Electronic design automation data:
-----
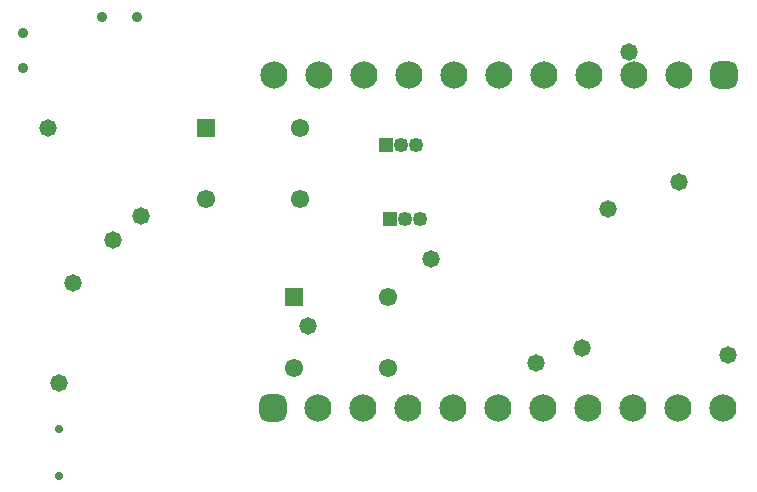
<source format=gbr>
G04*
G04 #@! TF.GenerationSoftware,Altium Limited,Altium Designer,24.1.2 (44)*
G04*
G04 Layer_Color=16711935*
%FSLAX44Y44*%
%MOMM*%
G71*
G04*
G04 #@! TF.SameCoordinates,5DE7BCAC-930E-4ACC-850D-064FDCF0EFED*
G04*
G04*
G04 #@! TF.FilePolarity,Negative*
G04*
G01*
G75*
%ADD55C,0.9000*%
%ADD56C,0.7032*%
%ADD57C,2.3032*%
G04:AMPARAMS|DCode=58|XSize=2.3032mm|YSize=2.3032mm|CornerRadius=0.6266mm|HoleSize=0mm|Usage=FLASHONLY|Rotation=180.000|XOffset=0mm|YOffset=0mm|HoleType=Round|Shape=RoundedRectangle|*
%AMROUNDEDRECTD58*
21,1,2.3032,1.0500,0,0,180.0*
21,1,1.0500,2.3032,0,0,180.0*
1,1,1.2532,-0.5250,0.5250*
1,1,1.2532,0.5250,0.5250*
1,1,1.2532,0.5250,-0.5250*
1,1,1.2532,-0.5250,-0.5250*
%
%ADD58ROUNDEDRECTD58*%
%ADD59R,1.5500X1.5500*%
%ADD60C,1.5500*%
%ADD61R,1.2532X1.2532*%
%ADD62C,1.2532*%
%ADD63C,1.4732*%
D55*
X125985Y415966D02*
D03*
X95985D02*
D03*
X29600Y402827D02*
D03*
Y372826D02*
D03*
D56*
X59600Y27310D02*
D03*
Y67310D02*
D03*
D57*
X242006Y367168D02*
D03*
X280106D02*
D03*
X356306D02*
D03*
X432506D02*
D03*
X508706D02*
D03*
X546806D02*
D03*
X584906D02*
D03*
X470606D02*
D03*
X394406D02*
D03*
X318206D02*
D03*
X622337Y84648D02*
D03*
X584237D02*
D03*
X508037D02*
D03*
X431837D02*
D03*
X355637D02*
D03*
X317537D02*
D03*
X279437D02*
D03*
X393737D02*
D03*
X469937D02*
D03*
X546137D02*
D03*
D58*
X623006Y367168D02*
D03*
X241337Y84648D02*
D03*
D59*
X258450Y178590D02*
D03*
X184204Y322342D02*
D03*
D60*
X338450Y178590D02*
D03*
X258450Y118590D02*
D03*
X338450D02*
D03*
X264204Y262342D02*
D03*
X184204D02*
D03*
X264204Y322342D02*
D03*
D61*
X336550Y307340D02*
D03*
X340360Y245110D02*
D03*
D62*
X349250Y307340D02*
D03*
X361950D02*
D03*
X353060Y245110D02*
D03*
X365760D02*
D03*
D63*
X524520Y253814D02*
D03*
X542544Y386334D02*
D03*
X584708Y276098D02*
D03*
X128950Y247396D02*
D03*
X463804Y123190D02*
D03*
X502666Y136144D02*
D03*
X105918Y227330D02*
D03*
X50546Y322326D02*
D03*
X270510Y154178D02*
D03*
X59944Y105918D02*
D03*
X71882Y190500D02*
D03*
X626618Y129794D02*
D03*
X374904Y210820D02*
D03*
M02*

</source>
-----
Exercise brief |
Return the data exactly. Pictures stay out.

Response to this exercise |
<source format=gbr>
G04*
G04 #@! TF.GenerationSoftware,Altium Limited,Altium Designer,24.1.2 (44)*
G04*
G04 Layer_Color=16711935*
%FSLAX44Y44*%
%MOMM*%
G71*
G04*
G04 #@! TF.SameCoordinates,5DE7BCAC-930E-4ACC-850D-064FDCF0EFED*
G04*
G04*
G04 #@! TF.FilePolarity,Negative*
G04*
G01*
G75*
%ADD55C,0.9000*%
%ADD56C,0.7032*%
%ADD57C,2.3032*%
G04:AMPARAMS|DCode=58|XSize=2.3032mm|YSize=2.3032mm|CornerRadius=0.6266mm|HoleSize=0mm|Usage=FLASHONLY|Rotation=180.000|XOffset=0mm|YOffset=0mm|HoleType=Round|Shape=RoundedRectangle|*
%AMROUNDEDRECTD58*
21,1,2.3032,1.0500,0,0,180.0*
21,1,1.0500,2.3032,0,0,180.0*
1,1,1.2532,-0.5250,0.5250*
1,1,1.2532,0.5250,0.5250*
1,1,1.2532,0.5250,-0.5250*
1,1,1.2532,-0.5250,-0.5250*
%
%ADD58ROUNDEDRECTD58*%
%ADD59R,1.5500X1.5500*%
%ADD60C,1.5500*%
%ADD61R,1.2532X1.2532*%
%ADD62C,1.2532*%
%ADD63C,1.4732*%
D55*
X125985Y415966D02*
D03*
X95985D02*
D03*
X29600Y402827D02*
D03*
Y372826D02*
D03*
D56*
X59600Y27310D02*
D03*
Y67310D02*
D03*
D57*
X242006Y367168D02*
D03*
X280106D02*
D03*
X356306D02*
D03*
X432506D02*
D03*
X508706D02*
D03*
X546806D02*
D03*
X584906D02*
D03*
X470606D02*
D03*
X394406D02*
D03*
X318206D02*
D03*
X622337Y84648D02*
D03*
X584237D02*
D03*
X508037D02*
D03*
X431837D02*
D03*
X355637D02*
D03*
X317537D02*
D03*
X279437D02*
D03*
X393737D02*
D03*
X469937D02*
D03*
X546137D02*
D03*
D58*
X623006Y367168D02*
D03*
X241337Y84648D02*
D03*
D59*
X258450Y178590D02*
D03*
X184204Y322342D02*
D03*
D60*
X338450Y178590D02*
D03*
X258450Y118590D02*
D03*
X338450D02*
D03*
X264204Y262342D02*
D03*
X184204D02*
D03*
X264204Y322342D02*
D03*
D61*
X336550Y307340D02*
D03*
X340360Y245110D02*
D03*
D62*
X349250Y307340D02*
D03*
X361950D02*
D03*
X353060Y245110D02*
D03*
X365760D02*
D03*
D63*
X524520Y253814D02*
D03*
X542544Y386334D02*
D03*
X584708Y276098D02*
D03*
X128950Y247396D02*
D03*
X463804Y123190D02*
D03*
X502666Y136144D02*
D03*
X105918Y227330D02*
D03*
X50546Y322326D02*
D03*
X270510Y154178D02*
D03*
X59944Y105918D02*
D03*
X71882Y190500D02*
D03*
X626618Y129794D02*
D03*
X374904Y210820D02*
D03*
M02*

</source>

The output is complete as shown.